Aujourd’hui la population civile est tout aussi en danger. La situation sécuritaire est très préoccupante. Plusieurs rébellions se manifestent dans le nord et le nord est du pays. Celles-ci, semble-t-il manipulées et financées par les anciens partisans du régime de Patassé ainsi que par le pouvoir de Khartoum, enrôlent les ex « libérateurs » du général Bozizé exclus par ce dernier après sa prise de pouvoir et ont pour objectifs cumulés de renverser le pouvoir de N’djamena et de Bangui. Depuis septembre 2005, les rebelles ont attaqué plusieurs villes frontalières avec le Tchad, notamment Markounda, Kabo et Paoua, donnant lieu à des représailles de l’armée centrafricaine. La ville de Tiringoulou, au nord-est, est également le théâtre de violents affrontements entre l’armée régulière et le rebelles d’Abdoulaye Miskine. Ces diverses offensives sont perpétrées en grave violation des conventions de Genève de 1949, des exécutions sommaires, des viols, des pillages et destructions de village étant avérés. Du fait des combats, plus de 20.000 personnes se sont réfugiés au Tchad et la population civile au nord de la RCA se cache dans la brousse dès l’approche d’éléments armés. La population est en sous alimentation. L’économie du pays est en ruine. L’ « insécurité humaine » est à son comble et un risque majeur existe que le sort des populations civiles ne s’aggrave encore dans les prochaines semaines.

Les autorités judiciaires centrafricaines ont engagé des poursuites contre des membres présumés des rebellions et certains de leurs complices. De nombreux membres du parti politique de l’ex président Patassé sont ainsi visés par le Procureur de la République. A cet égard, la FIDH a insisté auprès des autorités judiciaires sur le nécessaire respect des droits de la défense et du droit à un procès équitables pour toutes les personnes arrêtés dans le cadre du conflit armé.
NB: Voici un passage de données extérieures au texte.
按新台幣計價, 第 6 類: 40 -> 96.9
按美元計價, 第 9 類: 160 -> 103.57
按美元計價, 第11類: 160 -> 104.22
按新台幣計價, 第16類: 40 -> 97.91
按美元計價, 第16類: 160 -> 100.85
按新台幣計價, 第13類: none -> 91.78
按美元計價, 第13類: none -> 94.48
Par ailleurs, la FIDH a dénoncé la partialité des poursuites, considérant l’impunité des éléments des forces armés centrafricaines présumés auteurs de graves violations des droits de l’Homme depuis septembre 2005. Cette situation d’impunité est renforcée par l’absence de jugement des auteurs de crimes internationaux commis entre octobre 2002 et mars 2003 par les belligérants. La FIDH rappelle que la Cour de cassation de la RCA a, en avril 2006, affirmé son incapacité et ainsi son absence de volonté de juger les auteurs de ces crimes, principalement Ange-Félix Patassé, Jean-Pierre Bemba, Paul Barril et Abdoulaye Miskine ; et a appelé en renfort la CPI, saisie par la FIDH depuis février 2003 et par l’Etat centrafricain depuis décembre 2004.
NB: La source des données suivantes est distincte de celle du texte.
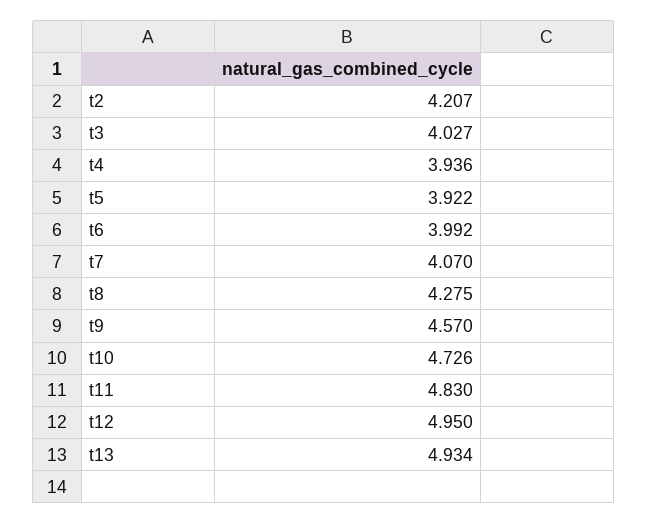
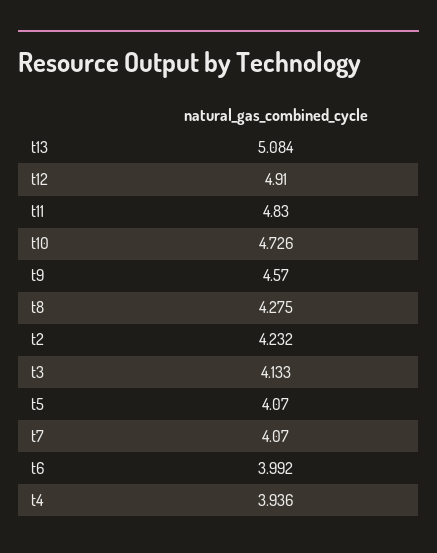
t2: 4.207 -> 4.232
t3: 4.027 -> 4.133
t5: 3.922 -> 4.07
t12: 4.95 -> 4.91
t13: 4.934 -> 5.084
Ainsi, à l’occasion d’un atelier organisé par la FIDH et son organisation affiliée, la ligue centrafricaine des droits de l’Homme, à Bangui le 15 juin 2006, sur le thème « la situation en République centrafricaine et la CPI », l’impunité systématique dont bénéficient les auteurs des crimes internationaux a été stigmatisée comme cause principale de la perpétration de tels crimes ; l’impératif de justice a été soulignée tant pour répondre aux demandes des victimes que pour prévenir la perpétration de nouveaux crimes. L’inertie de la CPI a été dénoncée à cette occasion, et un appel pressant a été lancé au Procureur de la CPI, considérant la gravité des crimes internationaux commis, l’incapacité de la justice centrafricaine ainsi que les risques majeurs de récurrence de ces crimes, d’ouvrir une enquête préliminaire.

Dans l’attente de la décision du Procureur, l’impunité prévaut, l’insécurité demeure et les victimes des crimes atroces deviennent au surplus des victimes de l’indifférence.